|Even if Michael Brown could vote, he couldn't stop Ferguson's inevitable slide into just another failed black city (where once, individual white people collectively created a prosperous, thriving community)...|
Their future, because as the last white residents pull up the stakes they've put down in the city and depart for parts unknown, the soon-to-be 100 percent black city of Ferguson will be forgotten by the national press as it descends into East St. Louis, Camden, and Jackson, Mississippi status.
But for the next few days, the mainstream media will crow louder and fly higher than Peter Pan courtesy of the happy thoughts generated by more black people elected to office in Ferguson.
With a vested interested in the situation in progressively blacker and blacker Ferguson, the mainstream media is in dire need of a positive return on investment for the thousands of hours they've devoted to expending energy creating a faux-controversy in the decaying suburb of just more than 21,000 people.
Blacks students from Atlanta spent Spring Break in Ferguson trying to convince black people to register to vote (what percentage of blacks on Section 8 Vouchers in Ferguson are barred from voting due to prior felonies?), while black students from Montgomery spent Spring Break making Panama City unsafe for college students everywhere.
Either way, the black population in Ferguson will continue to make life for the dwindling white population unsafe (be it by lowering property value or eroding whatever social capital remains in the city).
The great lesson though of the push to register more black people in Ferguson to vote is how embarrassingly unreceptive the black people of Ferguson have been to actually registering to vote.
First, let's start with The New York Times. [Getting Ferguson Majority to Show Its Clout at Polls, 8-30-14]:
Down the street from where the body of Michael Brown lay for hours after he was shot three weeks ago, volunteers have appeared beside folding tables under fierce sunshine to sign up new voters. On West Florissant Avenue, the site of sometimes violent nighttime protests for two weeks, voter-registration tents popped up during the day and figures like the Rev. Jesse L. Jackson Sr. lectured about the power of the vote.
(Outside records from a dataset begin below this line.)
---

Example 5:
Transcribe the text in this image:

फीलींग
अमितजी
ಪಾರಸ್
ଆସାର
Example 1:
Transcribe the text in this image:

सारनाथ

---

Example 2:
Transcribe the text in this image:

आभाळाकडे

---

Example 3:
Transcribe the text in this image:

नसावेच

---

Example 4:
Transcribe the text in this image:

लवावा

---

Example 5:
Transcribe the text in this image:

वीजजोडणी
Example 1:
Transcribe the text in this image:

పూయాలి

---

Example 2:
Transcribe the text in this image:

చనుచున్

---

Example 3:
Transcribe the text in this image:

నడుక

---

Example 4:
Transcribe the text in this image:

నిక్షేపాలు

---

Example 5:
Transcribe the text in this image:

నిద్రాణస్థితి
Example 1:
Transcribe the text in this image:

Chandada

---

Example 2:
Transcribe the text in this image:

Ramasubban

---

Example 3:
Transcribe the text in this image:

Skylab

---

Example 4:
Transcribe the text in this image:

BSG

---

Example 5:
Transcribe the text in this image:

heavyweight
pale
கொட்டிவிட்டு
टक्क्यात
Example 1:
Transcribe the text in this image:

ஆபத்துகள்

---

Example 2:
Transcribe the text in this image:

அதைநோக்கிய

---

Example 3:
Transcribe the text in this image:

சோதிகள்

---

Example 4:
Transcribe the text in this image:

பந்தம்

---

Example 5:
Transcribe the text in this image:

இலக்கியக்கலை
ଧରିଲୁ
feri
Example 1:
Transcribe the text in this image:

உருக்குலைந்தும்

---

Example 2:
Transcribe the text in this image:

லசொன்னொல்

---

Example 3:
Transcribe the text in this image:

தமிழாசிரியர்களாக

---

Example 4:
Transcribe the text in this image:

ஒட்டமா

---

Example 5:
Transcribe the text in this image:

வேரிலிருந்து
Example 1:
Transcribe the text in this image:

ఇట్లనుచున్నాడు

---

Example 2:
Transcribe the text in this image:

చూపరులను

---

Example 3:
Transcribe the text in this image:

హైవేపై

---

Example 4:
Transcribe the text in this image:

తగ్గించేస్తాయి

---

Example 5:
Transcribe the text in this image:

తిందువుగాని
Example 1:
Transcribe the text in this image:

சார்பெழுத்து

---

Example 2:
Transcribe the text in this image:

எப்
N.A.A.C.P. leaders are creating a door-to-door voter registration effort with a jarring reminder as its theme: “Mike Brown Can’t Vote, but I Can.” Senator Claire McCaskill, a Missouri Democrat, is working with others to hold a “candidate school” for people, including young black residents who say they want to serve on a city council or school board but need guidance on what a political campaign requires.Let's get one thing straight: the path Michael Brown was walking before he attempted to procure Officer Darren Wilson's gun was one inevitably leading to his forfeiting the right to vote. Had Brown not charged Wilson, he would have been arrested and lost his ability to vote due to the violent crime he had just engaged in.
Initially, the "Mike Brown Can't Vote, but I Can" voter registration drive seemed to be highly successful, with the media prematurely Tinker Belling all over themselves with the news more than 3,000 people had been registered to vote!
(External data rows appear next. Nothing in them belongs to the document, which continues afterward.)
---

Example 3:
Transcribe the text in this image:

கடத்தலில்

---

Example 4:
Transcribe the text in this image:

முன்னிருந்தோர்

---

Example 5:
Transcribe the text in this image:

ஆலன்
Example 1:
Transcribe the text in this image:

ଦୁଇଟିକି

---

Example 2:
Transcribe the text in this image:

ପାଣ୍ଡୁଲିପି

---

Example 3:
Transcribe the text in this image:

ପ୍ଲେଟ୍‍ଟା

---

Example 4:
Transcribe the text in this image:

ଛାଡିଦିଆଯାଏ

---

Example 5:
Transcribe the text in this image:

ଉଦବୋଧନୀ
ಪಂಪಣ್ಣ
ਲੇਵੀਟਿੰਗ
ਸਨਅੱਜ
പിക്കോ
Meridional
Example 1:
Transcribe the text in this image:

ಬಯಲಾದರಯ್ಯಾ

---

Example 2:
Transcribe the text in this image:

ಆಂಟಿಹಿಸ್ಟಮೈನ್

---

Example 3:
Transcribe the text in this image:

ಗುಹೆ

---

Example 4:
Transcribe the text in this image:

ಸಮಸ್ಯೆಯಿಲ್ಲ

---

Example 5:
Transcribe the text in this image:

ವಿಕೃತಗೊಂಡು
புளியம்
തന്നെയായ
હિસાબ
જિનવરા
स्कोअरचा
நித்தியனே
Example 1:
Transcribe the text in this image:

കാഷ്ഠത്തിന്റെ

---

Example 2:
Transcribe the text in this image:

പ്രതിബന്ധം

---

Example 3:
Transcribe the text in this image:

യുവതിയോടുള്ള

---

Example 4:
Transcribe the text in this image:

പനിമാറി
But that news couldn't fly, with the media forced to come back down to earth when it was revealed only 128 people (not the original 3,287 reported and joyously celebrate by the media) had registered in the "Mike Brown Can't Vote, but I can" campaign...
There's no doubt the mainstream media is already sprinkling themselves with the same fairy dust used when Eric Holder unveiled the infamous double-switch (throwing the Department of Justice's Darren Wilson report down the memory and replacing it with the searing, damning, scathing, horrifically drowning in white supremacy "see how racist the entire Ferguson Police Department is" report), anticipating the popping of champagne bottles to pleasurably float down the inebriated river of white people losing any representation in local government.
In the mainstream media's view, the remaining white people in Ferguson deserve what's coming to them, with this election serving as one of the last moments to gloat (the only remaining times are the election of the first black mayor, the appointing of the first black police chief, and the re-opening of a Sonic... wait, that's 80 percent black Selma!); because with the political takeover of Ferguson by democratically elected black people, the city will only sped up the moment in which the last white person departs the city for good.
And then, the media will no longer have any stories to report from the city, save a rekindling of those seven "shockingly racist" (sic) emails found in the public emails of former white city employees, as a reminder of the "racism" blacks had to overcome...
Voters in 70 percent black Ferguson will go to the polls tomorrow to elect blacker and better candidates to represent the city of their future. But we must remember the future of Ferguson is a representation of the type of community individual black people can collectively create.